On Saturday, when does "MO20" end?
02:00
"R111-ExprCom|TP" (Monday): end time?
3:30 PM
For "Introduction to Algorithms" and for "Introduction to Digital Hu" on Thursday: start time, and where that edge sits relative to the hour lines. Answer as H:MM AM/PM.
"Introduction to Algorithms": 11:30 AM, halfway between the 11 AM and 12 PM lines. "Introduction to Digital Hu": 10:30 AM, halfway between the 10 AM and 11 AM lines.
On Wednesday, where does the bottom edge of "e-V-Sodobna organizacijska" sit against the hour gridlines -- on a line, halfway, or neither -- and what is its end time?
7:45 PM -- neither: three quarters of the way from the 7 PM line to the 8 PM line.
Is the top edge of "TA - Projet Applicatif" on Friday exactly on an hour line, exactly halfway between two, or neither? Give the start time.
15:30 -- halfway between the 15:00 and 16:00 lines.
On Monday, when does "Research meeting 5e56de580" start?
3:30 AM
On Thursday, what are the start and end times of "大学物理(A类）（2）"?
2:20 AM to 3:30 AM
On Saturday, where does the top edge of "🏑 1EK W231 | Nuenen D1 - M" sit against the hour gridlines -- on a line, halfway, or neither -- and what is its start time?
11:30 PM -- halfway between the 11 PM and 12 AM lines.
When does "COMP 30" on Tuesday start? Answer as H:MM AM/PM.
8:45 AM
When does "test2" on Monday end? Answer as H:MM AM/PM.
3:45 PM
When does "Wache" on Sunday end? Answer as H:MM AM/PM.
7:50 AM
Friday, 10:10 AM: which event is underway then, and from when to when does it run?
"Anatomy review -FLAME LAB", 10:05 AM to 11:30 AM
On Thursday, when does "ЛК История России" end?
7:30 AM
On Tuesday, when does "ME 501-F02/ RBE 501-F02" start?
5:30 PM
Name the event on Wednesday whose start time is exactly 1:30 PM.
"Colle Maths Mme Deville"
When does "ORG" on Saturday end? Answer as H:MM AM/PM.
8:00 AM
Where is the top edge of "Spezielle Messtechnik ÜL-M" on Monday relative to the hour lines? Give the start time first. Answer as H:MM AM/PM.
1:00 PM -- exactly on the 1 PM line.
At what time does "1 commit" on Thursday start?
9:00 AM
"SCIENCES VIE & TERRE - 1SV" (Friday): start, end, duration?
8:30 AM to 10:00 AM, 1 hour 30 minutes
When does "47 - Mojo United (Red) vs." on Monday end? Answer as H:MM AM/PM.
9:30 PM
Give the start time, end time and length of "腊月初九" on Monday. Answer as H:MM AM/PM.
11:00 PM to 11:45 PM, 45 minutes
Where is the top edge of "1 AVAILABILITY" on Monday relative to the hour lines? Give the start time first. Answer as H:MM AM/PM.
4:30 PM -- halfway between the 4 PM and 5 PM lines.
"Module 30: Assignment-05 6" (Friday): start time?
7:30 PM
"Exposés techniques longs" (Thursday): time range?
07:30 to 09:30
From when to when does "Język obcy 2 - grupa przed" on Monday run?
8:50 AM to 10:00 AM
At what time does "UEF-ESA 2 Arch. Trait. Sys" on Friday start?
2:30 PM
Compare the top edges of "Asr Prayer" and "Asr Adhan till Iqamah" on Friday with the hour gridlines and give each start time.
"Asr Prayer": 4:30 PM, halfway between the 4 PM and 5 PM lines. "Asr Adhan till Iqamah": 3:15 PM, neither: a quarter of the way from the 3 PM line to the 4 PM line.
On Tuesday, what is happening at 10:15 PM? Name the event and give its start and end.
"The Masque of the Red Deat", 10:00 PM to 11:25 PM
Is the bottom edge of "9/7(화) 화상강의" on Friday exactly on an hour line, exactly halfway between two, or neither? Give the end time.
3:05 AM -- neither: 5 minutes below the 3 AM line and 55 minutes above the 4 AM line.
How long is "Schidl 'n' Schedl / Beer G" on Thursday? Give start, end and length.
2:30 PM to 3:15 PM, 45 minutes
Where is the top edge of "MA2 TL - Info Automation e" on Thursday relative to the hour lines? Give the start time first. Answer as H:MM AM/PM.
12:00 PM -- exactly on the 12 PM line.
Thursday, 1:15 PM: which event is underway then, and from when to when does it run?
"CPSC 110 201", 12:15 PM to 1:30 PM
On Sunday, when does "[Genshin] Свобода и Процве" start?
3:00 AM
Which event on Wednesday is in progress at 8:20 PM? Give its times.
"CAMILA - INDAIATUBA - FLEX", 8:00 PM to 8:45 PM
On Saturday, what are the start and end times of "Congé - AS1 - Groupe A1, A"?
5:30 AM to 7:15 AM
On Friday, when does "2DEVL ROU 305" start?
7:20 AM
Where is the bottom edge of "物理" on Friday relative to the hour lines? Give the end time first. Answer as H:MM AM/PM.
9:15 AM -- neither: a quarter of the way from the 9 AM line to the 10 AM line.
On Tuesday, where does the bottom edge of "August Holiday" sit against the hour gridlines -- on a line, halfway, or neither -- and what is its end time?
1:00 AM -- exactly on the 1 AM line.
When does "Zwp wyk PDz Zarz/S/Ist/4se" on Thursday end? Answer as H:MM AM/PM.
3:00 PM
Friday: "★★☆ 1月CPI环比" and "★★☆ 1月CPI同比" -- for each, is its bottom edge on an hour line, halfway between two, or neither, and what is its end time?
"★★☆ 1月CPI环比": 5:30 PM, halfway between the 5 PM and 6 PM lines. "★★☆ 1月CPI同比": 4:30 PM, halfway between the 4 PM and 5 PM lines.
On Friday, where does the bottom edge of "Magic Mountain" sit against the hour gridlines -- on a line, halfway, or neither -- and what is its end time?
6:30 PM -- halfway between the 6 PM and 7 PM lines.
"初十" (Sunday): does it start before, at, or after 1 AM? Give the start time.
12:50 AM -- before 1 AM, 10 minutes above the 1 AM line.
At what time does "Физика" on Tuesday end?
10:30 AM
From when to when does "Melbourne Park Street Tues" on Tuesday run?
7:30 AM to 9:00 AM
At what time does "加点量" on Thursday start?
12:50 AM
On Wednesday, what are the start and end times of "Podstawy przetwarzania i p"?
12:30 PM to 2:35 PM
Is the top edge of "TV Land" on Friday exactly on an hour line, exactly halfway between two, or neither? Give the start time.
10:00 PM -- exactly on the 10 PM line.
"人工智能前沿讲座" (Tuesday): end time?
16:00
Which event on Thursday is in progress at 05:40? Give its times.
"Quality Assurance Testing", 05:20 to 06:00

--------------------------------

▶ [Aim of the task] Put all the records above into a two-column CSV with the headers "input" and "output". Make one row per record, and wrap each field in quotes with any line breaks replaced by spaces.

▶ [Solved problem]
input,output
"On Saturday, when does ""MO20"" end?","02:00"
"""R111-ExprCom|TP"" (Monday): end time?","3:30 PM"
"For ""Introduction to Algorithms"" and for ""Introduction to Digital Hu"" on Thursday: start time, and where that edge sits relative to the hour lines. Answer as H:MM AM/PM.","""Introduction to Algorithms"": 11:30 AM, halfway between the 11 AM and 12 PM lines. ""Introduction to Digital Hu"": 10:30 AM, halfway between the 10 AM and 11 AM lines."
"On Wednesday, where does the bottom edge of ""e-V-Sodobna organizacijska"" sit against the hour gridlines -- on a line, halfway, or neither -- and what is its end time?","7:45 PM -- neither: three quarters of the way from the 7 PM line to the 8 PM line."
"Is the top edge of ""TA - Projet Applicatif"" on Friday exactly on an hour line, exactly halfway between two, or neither? Give the start time.","15:30 -- halfway between the 15:00 and 16:00 lines."
"On Monday, when does ""Research meeting 5e56de580"" start?","3:30 AM"
"On Thursday, what are the start and end times of ""大学物理(A类）（2）""?","2:20 AM to 3:30 AM"
"On Saturday, where does the top edge of ""🏑 1EK W231 | Nuenen D1 - M"" sit against the hour gridlines -- on a line, halfway, or neither -- and what is its start time?","11:30 PM -- halfway between the 11 PM and 12 AM lines."
"When does ""COMP 30"" on Tuesday start? Answer as H:MM AM/PM.","8:45 AM"
"When does ""test2"" on Monday end? Answer as H:MM AM/PM.","3:45 PM"
"When does ""Wache"" on Sunday end? Answer as H:MM AM/PM.","7:50 AM"
"Friday, 10:10 AM: which event is underway then, and from when to when does it run?","""Anatomy review -FLAME LAB"", 10:05 AM to 11:30 AM"
"On Thursday, when does ""ЛК История России"" end?","7:30 AM"
"On Tuesday, when does ""ME 501-F02/ RBE 501-F02"" start?","5:30 PM"
"Name the event on Wednesday whose start time is exactly 1:30 PM.","""Colle Maths Mme Deville"""
"When does ""ORG"" on Saturday end? Answer as H:MM AM/PM.","8:00 AM"
"Where is the top edge of ""Spezielle Messtechnik ÜL-M"" on Monday relative to the hour lines? Give the start time first. Answer as H:MM AM/PM.","1:00 PM -- exactly on the 1 PM line."
"At what time does ""1 commit"" on Thursday start?","9:00 AM"
"""SCIENCES VIE & TERRE - 1SV"" (Friday): start, end, duration?","8:30 AM to 10:00 AM, 1 hour 30 minutes"
"When does ""47 - Mojo United (Red) vs."" on Monday end? Answer as H:MM AM/PM.","9:30 PM"
"Give the start time, end time and length of ""腊月初九"" on Monday. Answer as H:MM AM/PM.","11:00 PM to 11:45 PM, 45 minutes"
"Where is the top edge of ""1 AVAILABILITY"" on Monday relative to the hour lines? Give the start time first. Answer as H:MM AM/PM.","4:30 PM -- halfway between the 4 PM and 5 PM lines."
"""Module 30: Assignment-05 6"" (Friday): start time?","7:30 PM"
"""Exposés techniques longs"" (Thursday): time range?","07:30 to 09:30"
"From when to when does ""Język obcy 2 - grupa przed"" on Monday run?","8:50 AM to 10:00 AM"
"At what time does ""UEF-ESA 2 Arch. Trait. Sys"" on Friday start?","2:30 PM"
"Compare the top edges of ""Asr Prayer"" and ""Asr Adhan till Iqamah"" on Friday with the hour gridlines and give each start time.","""Asr Prayer"": 4:30 PM, halfway between the 4 PM and 5 PM lines. ""Asr Adhan till Iqamah"": 3:15 PM, neither: a quarter of the way from the 3 PM line to the 4 PM line."
"On Tuesday, what is happening at 10:15 PM? Name the event and give its start and end.","""The Masque of the Red Deat"", 10:00 PM to 11:25 PM"
"Is the bottom edge of ""9/7(화) 화상강의"" on Friday exactly on an hour line, exactly halfway between two, or neither? Give the end time.","3:05 AM -- neither: 5 minutes below the 3 AM line and 55 minutes above the 4 AM line."
"How long is ""Schidl 'n' Schedl / Beer G"" on Thursday? Give start, end and length.","2:30 PM to 3:15 PM, 45 minutes"
"Where is the top edge of ""MA2 TL - Info Automation e"" on Thursday relative to the hour lines? Give the start time first. Answer as H:MM AM/PM.","12:00 PM -- exactly on the 12 PM line."
"Thursday, 1:15 PM: which event is underway then, and from when to when does it run?","""CPSC 110 201"", 12:15 PM to 1:30 PM"
"On Sunday, when does ""[Genshin] Свобода и Процве"" start?","3:00 AM"
"Which event on Wednesday is in progress at 8:20 PM? Give its times.","""CAMILA - INDAIATUBA - FLEX"", 8:00 PM to 8:45 PM"
"On Saturday, what are the start and end times of ""Congé - AS1 - Groupe A1, A""?","5:30 AM to 7:15 AM"
"On Friday, when does ""2DEVL ROU 305"" start?","7:20 AM"
"Where is the bottom edge of ""物理"" on Friday relative to the hour lines? Give the end time first. Answer as H:MM AM/PM.","9:15 AM -- neither: a quarter of the way from the 9 AM line to the 10 AM line."
"On Tuesday, where does the bottom edge of ""August Holiday"" sit against the hour gridlines -- on a line, halfway, or neither -- and what is its end time?","1:00 AM -- exactly on the 1 AM line."
"When does ""Zwp wyk PDz Zarz/S/Ist/4se"" on Thursday end? Answer as H:MM AM/PM.","3:00 PM"
"Friday: ""★★☆ 1月CPI环比"" and ""★★☆ 1月CPI同比"" -- for each, is its bottom edge on an hour line, halfway between two, or neither, and what is its end time?","""★★☆ 1月CPI环比"": 5:30 PM, halfway between the 5 PM and 6 PM lines. ""★★☆ 1月CPI同比"": 4:30 PM, halfway between the 4 PM and 5 PM lines."
"On Friday, where does the bottom edge of ""Magic Mountain"" sit against the hour gridlines -- on a line, halfway, or neither -- and what is its end time?","6:30 PM -- halfway between the 6 PM and 7 PM lines."
"""初十"" (Sunday): does it start before, at, or after 1 AM? Give the start time.","12:50 AM -- before 1 AM, 10 minutes above the 1 AM line."
"At what time does ""Физика"" on Tuesday end?","10:30 AM"
"From when to when does ""Melbourne Park Street Tues"" on Tuesday run?","7:30 AM to 9:00 AM"
"At what time does ""加点量"" on Thursday start?","12:50 AM"
"On Wednesday, what are the start and end times of ""Podstawy przetwarzania i p""?","12:30 PM to 2:35 PM"
"Is the top edge of ""TV Land"" on Friday exactly on an hour line, exactly halfway between two, or neither? Give the start time.","10:00 PM -- exactly on the 10 PM line."
"""人工智能前沿讲座"" (Tuesday): end time?","16:00"
"Which event on Thursday is in progress at 05:40? Give its times.","""Quality Assurance Testing"", 05:20 to 06:00"